Accepting limitations and knowing myself, once I decided to nail down the supplies needed for this collage, I allotted a certain amount of time for fabric selection online, looked for a few bright and colourful pieces that I deemed suitable, added them to my cart and checked out. Mission accomplished.

If you have done one of these collages by Laura Heine, you’ll know that the best results come from a numerous collection of floral prints, many more than the eight I settled on to avoid the brain fog fabric shopping dilemma described above. So once I had my trailer, vine, and huge flower positioned, I almost immediately felt limited. However, I was also determined to complete this project in a shorter amount of time than I imagine most others spend tweaking things here and there, so I had to accept that my result would reflect my work plan and time frame. It took a little self-convincing along the way, as I slid a few times into that comparison mode – frequently going back and forth to the picture on the pattern cover and finding my project lacking – but managed to dig myself out quickly and just face the truth: this wasn’t my thing.

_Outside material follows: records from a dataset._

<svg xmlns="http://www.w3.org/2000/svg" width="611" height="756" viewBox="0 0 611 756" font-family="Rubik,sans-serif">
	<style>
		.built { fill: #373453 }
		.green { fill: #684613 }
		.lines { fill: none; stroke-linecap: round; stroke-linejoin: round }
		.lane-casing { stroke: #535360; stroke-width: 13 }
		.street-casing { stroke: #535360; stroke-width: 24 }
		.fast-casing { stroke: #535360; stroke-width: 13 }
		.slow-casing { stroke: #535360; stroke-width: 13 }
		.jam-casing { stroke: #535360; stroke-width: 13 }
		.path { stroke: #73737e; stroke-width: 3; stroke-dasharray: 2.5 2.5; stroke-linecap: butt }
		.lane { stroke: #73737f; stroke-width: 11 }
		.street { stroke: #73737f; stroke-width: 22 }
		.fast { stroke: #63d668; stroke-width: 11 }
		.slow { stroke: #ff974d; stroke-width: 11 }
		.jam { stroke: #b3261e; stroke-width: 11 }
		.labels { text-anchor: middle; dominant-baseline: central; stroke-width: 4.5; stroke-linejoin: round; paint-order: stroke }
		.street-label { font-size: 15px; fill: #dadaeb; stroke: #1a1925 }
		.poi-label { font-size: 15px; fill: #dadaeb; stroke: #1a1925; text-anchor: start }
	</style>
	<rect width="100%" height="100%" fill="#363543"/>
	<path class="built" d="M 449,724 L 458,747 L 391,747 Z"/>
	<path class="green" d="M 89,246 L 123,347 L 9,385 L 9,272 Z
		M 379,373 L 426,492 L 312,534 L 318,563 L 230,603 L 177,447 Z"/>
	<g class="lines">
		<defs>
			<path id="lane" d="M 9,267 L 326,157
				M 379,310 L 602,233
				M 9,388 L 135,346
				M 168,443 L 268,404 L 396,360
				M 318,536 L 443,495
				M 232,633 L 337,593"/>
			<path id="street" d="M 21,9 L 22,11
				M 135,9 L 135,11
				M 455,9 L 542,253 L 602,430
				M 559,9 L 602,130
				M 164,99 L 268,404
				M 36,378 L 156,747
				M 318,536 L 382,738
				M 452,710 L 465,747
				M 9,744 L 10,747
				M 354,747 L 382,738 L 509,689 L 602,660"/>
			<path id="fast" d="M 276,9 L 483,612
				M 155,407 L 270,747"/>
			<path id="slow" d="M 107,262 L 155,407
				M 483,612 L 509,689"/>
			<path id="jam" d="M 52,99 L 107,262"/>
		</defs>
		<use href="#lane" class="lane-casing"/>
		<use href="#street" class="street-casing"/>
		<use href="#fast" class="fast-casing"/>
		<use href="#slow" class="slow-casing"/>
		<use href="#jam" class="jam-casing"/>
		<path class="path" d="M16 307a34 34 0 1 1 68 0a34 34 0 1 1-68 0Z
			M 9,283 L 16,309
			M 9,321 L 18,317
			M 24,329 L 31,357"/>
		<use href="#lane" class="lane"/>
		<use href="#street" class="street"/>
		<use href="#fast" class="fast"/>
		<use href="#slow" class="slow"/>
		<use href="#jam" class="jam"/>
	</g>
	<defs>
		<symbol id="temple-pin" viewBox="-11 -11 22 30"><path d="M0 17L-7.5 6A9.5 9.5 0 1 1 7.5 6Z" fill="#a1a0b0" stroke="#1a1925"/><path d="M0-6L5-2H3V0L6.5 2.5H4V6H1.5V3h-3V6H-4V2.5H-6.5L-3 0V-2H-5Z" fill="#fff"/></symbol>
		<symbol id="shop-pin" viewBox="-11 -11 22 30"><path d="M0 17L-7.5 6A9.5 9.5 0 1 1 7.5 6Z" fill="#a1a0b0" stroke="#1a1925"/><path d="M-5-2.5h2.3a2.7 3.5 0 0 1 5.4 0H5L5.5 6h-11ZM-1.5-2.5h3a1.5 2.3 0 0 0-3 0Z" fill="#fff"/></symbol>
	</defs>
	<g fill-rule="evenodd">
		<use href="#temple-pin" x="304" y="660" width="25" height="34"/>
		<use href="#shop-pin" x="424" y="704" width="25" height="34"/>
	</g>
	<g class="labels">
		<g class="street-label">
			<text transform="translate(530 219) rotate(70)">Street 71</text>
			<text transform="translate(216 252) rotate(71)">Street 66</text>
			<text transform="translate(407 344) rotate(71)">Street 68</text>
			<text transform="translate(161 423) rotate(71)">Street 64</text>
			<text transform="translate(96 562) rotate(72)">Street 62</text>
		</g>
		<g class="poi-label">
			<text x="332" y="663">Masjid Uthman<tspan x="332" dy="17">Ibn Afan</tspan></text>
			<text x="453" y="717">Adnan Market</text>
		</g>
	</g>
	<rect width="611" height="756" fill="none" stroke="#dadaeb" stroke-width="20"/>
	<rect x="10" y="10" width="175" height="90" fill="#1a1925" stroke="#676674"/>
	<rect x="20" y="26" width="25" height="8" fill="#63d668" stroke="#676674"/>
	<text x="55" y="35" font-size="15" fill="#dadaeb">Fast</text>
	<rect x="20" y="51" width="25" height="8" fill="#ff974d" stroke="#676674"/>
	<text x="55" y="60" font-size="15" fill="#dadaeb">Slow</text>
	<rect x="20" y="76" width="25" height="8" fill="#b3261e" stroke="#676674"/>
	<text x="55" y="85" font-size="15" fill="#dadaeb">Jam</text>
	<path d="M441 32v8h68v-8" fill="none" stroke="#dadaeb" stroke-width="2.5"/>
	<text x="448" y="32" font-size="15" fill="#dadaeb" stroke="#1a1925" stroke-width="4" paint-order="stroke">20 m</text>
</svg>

Part of me wanted it to be something that the rest of me wasn’t willing to work to achieve. Like so many other things in life, we constantly have to make decisions about the effort we’re willing to put in to get a specific result. We have to face the reality that sometimes we might want something for a particular reason, but not want it badly enough to do the work to make it happen.

So about three hours in, after placing several bits and pieces of flowers and leaves all over my trailer and vine I knew that I was done, it had been fun in some ways, but that I was not committed to spending several additional hours on something that had already taught me various lessons. And one of those lessons was that mine was not ever going to look like that picture. How could it? The designer probably had 30+ prints to work with and a passion for what she was doing. I had neither! And that’s OK.

So I stood back and looked it over, trying to decide just what it needed to satisfy me. It hit me that I liked the kind of hippie look and that’s what I should play with. It needed words, so I found some fun ones that fit the theme, printed them out on fabric, and attached them in a few spots for extra detail and called it done.

Once it was quilted with some unevenly spaced straight lines and hanging on my wall (I did turn the quilt and do the lines again to get the criss cross design) I was really happy with it! Happy with how it turned out overall, and happy with what I had learned from doing it. I don’t have any plans to do this type of project again any time soon, but I won’t say “never”. It is a cool technique and I can see the possibilities for sure. Right now I am just happy that I dug in and made this one!

Here is my instagram post about this quilt, with a little video at the start just to show off my Gammill’s ability to punt through all that fused fabric like a boss!

Big goal for this year: my Elephant Abstractions quilt. Fabric has arrived. Time to get the templates copied! You might wonder why I would set my sights on this particular quilt if I’m not a fan of piecing or long term projects. You might be thinking I will get part way in and not want to finish, or find out it’s just not for me. And you might be right! But I believe that if we want to try something, we most definitely should, and I have a thing for this elephant. I am going into this knowing full well that I might not make it to the end; I’ve already decided that if I end up packaging it all up part way through and passing it on to someone who will happily finish it, that will be just fine!

My joy in sewing and quilting is about the process: the making, the techniques, the work with my hands. It is rarely about finished items. So rather than set myself up for disappointment, comparison and feeling unsuccessful, I have allowed myself a possible out from the beginning, in order to happily and hopefully embark on a huge project that will be forever on my mind if I do not try 🙂 Whatever happens, I will LEARN something important along the way. And I will keep you posted!

1 thought on “Hippie Trailer Quilt”

  1. My goodness, I cannot tell you how much I appreciate hearing that it’s alright to acknowledge when something isn’t your thing. I appreciate your ability to own that and be okay with it. Too often I think I have to persevere in a project I’m not enjoying. No more for me! If Ann can do it so can I!